Problem details:
All of the records below need to be written out exactly, but without the pictures.

Information supplied:
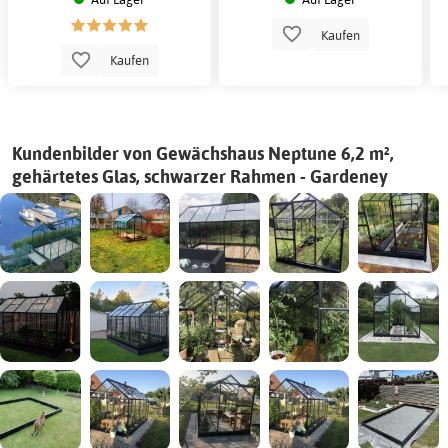
Kaufen
Kaufen
Kundenbilder von Gewächshaus Neptune 6,2 m²,
gehärtetes Glas, schwarzer Rahmen - Gardeney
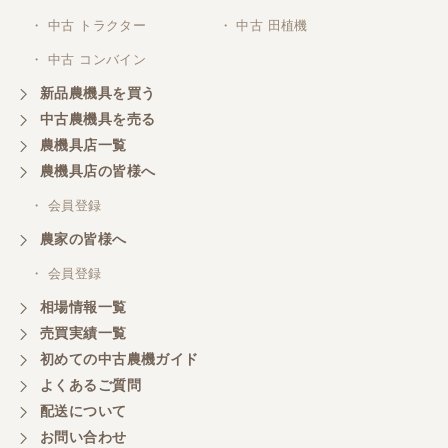
三重県／
株式会社 ケイ・エス・エンタープライズ
・ 中古 トラクター
・ 中古 田植機
・ 中古 コンバイン
新品農機具を買う
中古農機具を売る
農機具店一覧
農機具店の皆様へ
・ 会員登録
農家の皆様へ
・ 会員登録
相場情報一覧
売買実績一覧
初めての中古農機ガイド
よくあるご質問
配送について
お問い合わせ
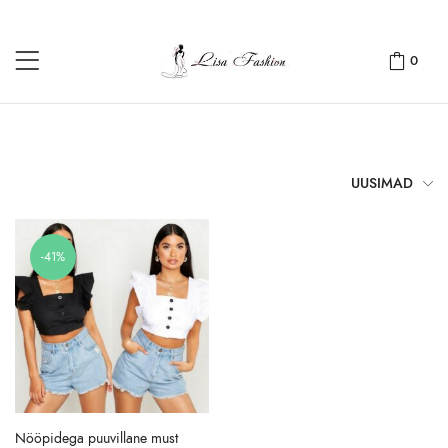
0
UUSIMAD
-41%
Nööpidega puuvillane must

Task response:
Kaufen
Kaufen
Kundenbilder von Gewächshaus Neptune 6,2 m²,
gehärtetes Glas, schwarzer Rahmen - Gardeney
三重県／
株式会社 ケイ・エス・エンタープライズ
・ 中古 トラクター
・ 中古 田植機
・ 中古 コンバイン
新品農機具を買う
中古農機具を売る
農機具店一覧
農機具店の皆様へ
・ 会員登録
農家の皆様へ
・ 会員登録
相場情報一覧
売買実績一覧
初めての中古農機ガイド
よくあるご質問
配送について
お問い合わせ
0
UUSIMAD
-41%
Nööpidega puuvillane must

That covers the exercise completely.